Set the ball of foil in the water with the marked corners facing up. This should help keep the ball from Immediately filling with water and sinking
Remove the ball from the water, dry it off, and crumple it to about 5 cm across
Place it back into the water and see how far it sinks
Continue this (crumpling the ball smaller each time) until the ball sinks completely
Remember to keep track of how big the ball is and how much It sinks each time
QUESTIONS TO THINK ABOUT:
If you weigh the aluminum foil, can you figure out the density of the ball at each stage in the experiment? The volume of a sphere is 4/3 times pl (about 3.14) times the radius cubed
A circle’s radius is half its diameter So at the beginning of the experiment, the ball should have a volume of about 113 cubic centimeters
How big was the ball when it sunk completely?
Why did the ball sink more as it grew smaller?
How big was the ball when it had almost sunk all the way, but not quite?
What do you think Its density was at that point?
Why Displacement Matters
The amount of water a ship moves out of the way is called “displacement”
If the amount of water a ship displaces Is more than its weight, it will float.
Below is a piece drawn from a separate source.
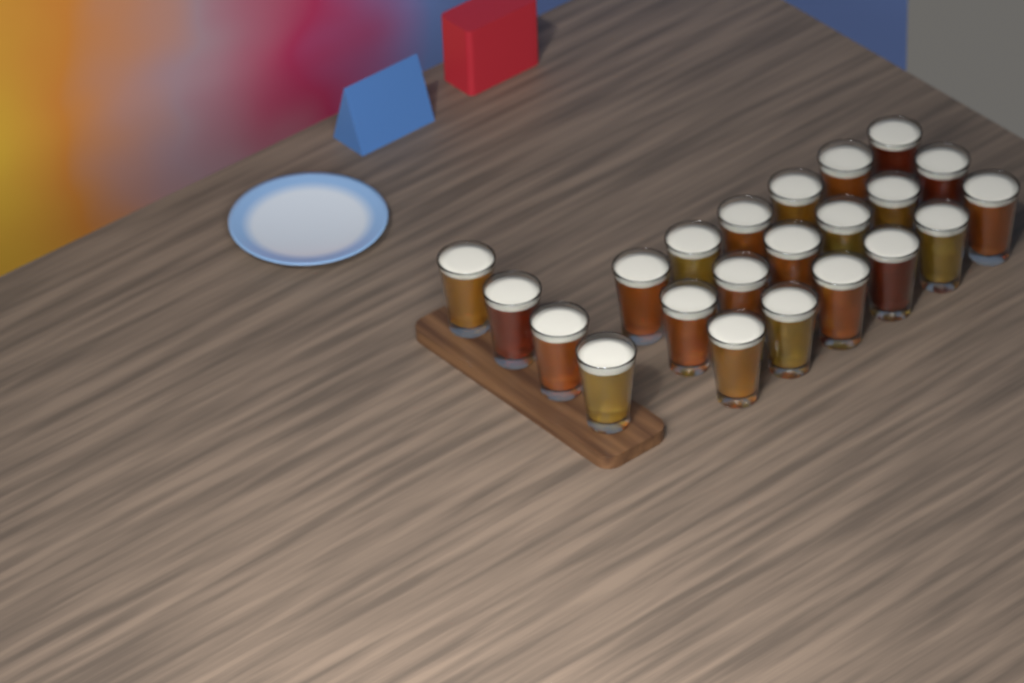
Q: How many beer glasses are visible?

The Allure of the Seas, for example, the biggest cruise ship in the world, displaces around 100,000 tons Because the cruise ship weighs less than the amount of water It can displace, It floats
The more weight a ship takes on, the more it sinks
As a ship sinks, It displaces more water
So long as Its buoyancy (the force pushing up on the ship) is equal to the ship’s weight (the force of gravity pulling the ship down), the ship will keep floating. If the ship’s weight Increases, the ship has to sink to displace more water If the ship ever weighs more than the amount of water It can displace, It will sink
Try It Out For Yourself
To better understand how displacement works, try the following experiment. Here is what you’ll need to
carry out the experiment:
PART 2
- Water
- A large bowl or container
- Some square pieces of aluminum foil (about 25 cm on each side)
- Weights (washers, coins, etc.)
HOW TO PERFORM THE EXPERIMENT:
Fill the container about two thirds of the way with water
Take the squares of aluminum and fold them into various shapes Try a box, bowl, or boat shape Begin filling the aluminum “boats” with washers
See which shapes are able to hold the most washers before sinking
QUESTIONS TO THINK ABOUT:
Which shapes were able to hold the most washers before sinking?
Why are some shapes better at holding washers than others?
Which shapes had the lowest average density?
While buoyancy may seem a little strange at first, if you remember how density and displacement work, you’ll see it does make sense after all. Big ships like cruise ships are able to float because they’re mostly hollow. All that empty space inside makes them lighter than water, which is why they float.